* Requirement
Retype the records in full, exactly as they stand.

================================

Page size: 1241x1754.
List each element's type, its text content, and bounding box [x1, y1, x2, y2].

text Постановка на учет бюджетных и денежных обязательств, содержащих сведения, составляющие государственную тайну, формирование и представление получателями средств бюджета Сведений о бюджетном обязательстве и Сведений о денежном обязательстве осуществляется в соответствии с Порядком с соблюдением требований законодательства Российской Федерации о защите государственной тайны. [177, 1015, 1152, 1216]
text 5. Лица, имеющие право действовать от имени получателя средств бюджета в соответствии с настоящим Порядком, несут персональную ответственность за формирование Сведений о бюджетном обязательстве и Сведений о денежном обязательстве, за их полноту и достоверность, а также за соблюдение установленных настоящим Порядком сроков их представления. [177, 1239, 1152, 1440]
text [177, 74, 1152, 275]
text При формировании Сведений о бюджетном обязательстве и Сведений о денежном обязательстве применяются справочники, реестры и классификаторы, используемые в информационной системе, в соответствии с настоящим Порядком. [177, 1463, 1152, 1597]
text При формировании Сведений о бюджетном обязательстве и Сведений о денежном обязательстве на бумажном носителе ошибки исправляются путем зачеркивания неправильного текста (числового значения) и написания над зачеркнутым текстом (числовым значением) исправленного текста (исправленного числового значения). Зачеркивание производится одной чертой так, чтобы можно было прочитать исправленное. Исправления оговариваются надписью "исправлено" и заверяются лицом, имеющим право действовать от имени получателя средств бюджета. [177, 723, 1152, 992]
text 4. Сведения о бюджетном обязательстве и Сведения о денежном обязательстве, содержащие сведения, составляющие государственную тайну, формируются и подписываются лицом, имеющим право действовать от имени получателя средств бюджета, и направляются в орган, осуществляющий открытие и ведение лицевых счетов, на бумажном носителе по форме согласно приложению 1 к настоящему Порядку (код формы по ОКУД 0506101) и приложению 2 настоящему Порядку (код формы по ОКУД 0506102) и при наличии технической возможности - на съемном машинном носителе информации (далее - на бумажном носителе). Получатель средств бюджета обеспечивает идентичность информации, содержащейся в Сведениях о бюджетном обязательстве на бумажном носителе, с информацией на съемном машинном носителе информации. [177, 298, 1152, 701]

================================

* Expected answer
Page size: 1241x1754.
List each element's type, its text content, and bounding box [x1, y1, x2, y2].

text Постановка на учет бюджетных и денежных обязательств, содержащих сведения, составляющие государственную тайну, формирование и представление получателями средств бюджета Сведений о бюджетном обязательстве и Сведений о денежном обязательстве осуществляется в соответствии с Порядком с соблюдением требований законодательства Российской Федерации о защите государственной тайны. [177, 1015, 1152, 1216]
text 5. Лица, имеющие право действовать от имени получателя средств бюджета в соответствии с настоящим Порядком, несут персональную ответственность за формирование Сведений о бюджетном обязательстве и Сведений о денежном обязательстве, за их полноту и достоверность, а также за соблюдение установленных настоящим Порядком сроков их представления. [177, 1239, 1152, 1440]
text [177, 74, 1152, 275]
text При формировании Сведений о бюджетном обязательстве и Сведений о денежном обязательстве применяются справочники, реестры и классификаторы, используемые в информационной системе, в соответствии с настоящим Порядком. [177, 1463, 1152, 1597]
text При формировании Сведений о бюджетном обязательстве и Сведений о денежном обязательстве на бумажном носителе ошибки исправляются путем зачеркивания неправильного текста (числового значения) и написания над зачеркнутым текстом (числовым значением) исправленного текста (исправленного числового значения). Зачеркивание производится одной чертой так, чтобы можно было прочитать исправленное. Исправления оговариваются надписью "исправлено" и заверяются лицом, имеющим право действовать от имени получателя средств бюджета. [177, 723, 1152, 992]
text 4. Сведения о бюджетном обязательстве и Сведения о денежном обязательстве, содержащие сведения, составляющие государственную тайну, формируются и подписываются лицом, имеющим право действовать от имени получателя средств бюджета, и направляются в орган, осуществляющий открытие и ведение лицевых счетов, на бумажном носителе по форме согласно приложению 1 к настоящему Порядку (код формы по ОКУД 0506101) и приложению 2 настоящему Порядку (код формы по ОКУД 0506102) и при наличии технической возможности - на съемном машинном носителе информации (далее - на бумажном носителе). Получатель средств бюджета обеспечивает идентичность информации, содержащейся в Сведениях о бюджетном обязательстве на бумажном носителе, с информацией на съемном машинном носителе информации. [177, 298, 1152, 701]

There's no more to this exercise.